Egg yolk vs egg white: Which part is healthier?

·2-min read
Photo by Anthony Shkraba from Pexels
Photo by Anthony Shkraba from Pexels

Eggs are nutritious, affordable, versatile, and delicious. It is the storehouse of healthy fats, vitamins, and proteins. An average person’s daily breakfast is usually made of different forms of eggs, such as boiled, scrambled, or omelette. They are either consumed individually or by adding to main dishes and salads. In whichever way they are consumed, their nutrition and other health benefits are sure to reach the consumers.

Even then, one question that remains unanswered for ages is which part of an egg is healthier— white or yolk? Undeniably, the yolk contains more fat, calories, and cholesterol than egg whites. This article will explore in-depth the different parameters and their nutrient levels to find out the best one.

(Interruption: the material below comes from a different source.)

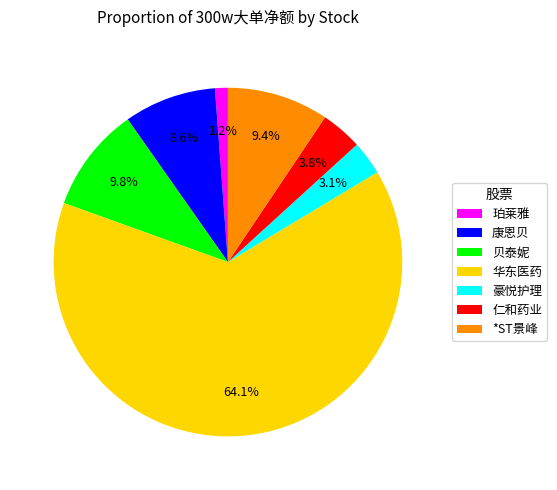

To the nearest percent, what is the difference between the 珀莱雅 and 贝泰妮 slice percentages?

9%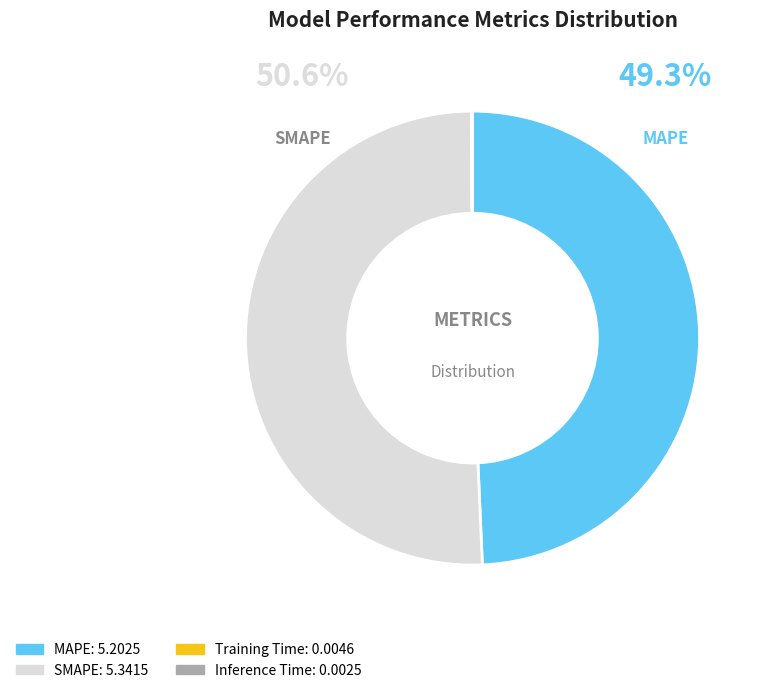

Does any single category account for the majority?

Yes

But before going further, you must know the dietary requirements for an average adult. Here are some daily requirements of an adult that is satisfied by an egg.

  • Protein (50 grams): Proteins are for repairing and building tissues and muscles.

  • Fat (70 grams): Fats help your body in absorbing nutrients, protecting organs, supporting cell growth, giving you energy, and keeping you warm.

  • Iron (8 milligrams): Iron is required for carrying oxygen in a human body.

  • Potassium (4044 milligrams): Potassium is needed for maintaining a healthy level of blood pressure.

  • Zinc (11 milligrams): Zinc is used for cell growth and for supporting the immune system.

Proteins: More than half of the overall protein content of an egg is contained in egg whites. The white of one large egg has about 4 grams of protein. Generally, whites are considered a complete protein because it contains each of the 9 required amino acids.

Calories: There is a major difference between the number of calories in egg yolk and white. The white part of the egg has 17 calories, but the yolk of any large egg contains 55 calories. Egg whites have almost zero fat content. Thus, people who prefer low-calorie and high-protein diets usually choose whites over the yolk.

Vitamins: The yolk contains the essential nutrients and vitamins of an egg. They also contain fat-soluble carotenoids that reduce the risk of cataracts while protecting your eyes from damage.

Verdict: Both parts of the egg have their special benefits, but the yolk’s nutrient content is more than the white. Still, yolk must be consumed in moderation because they contain cholesterol that can cause diseases.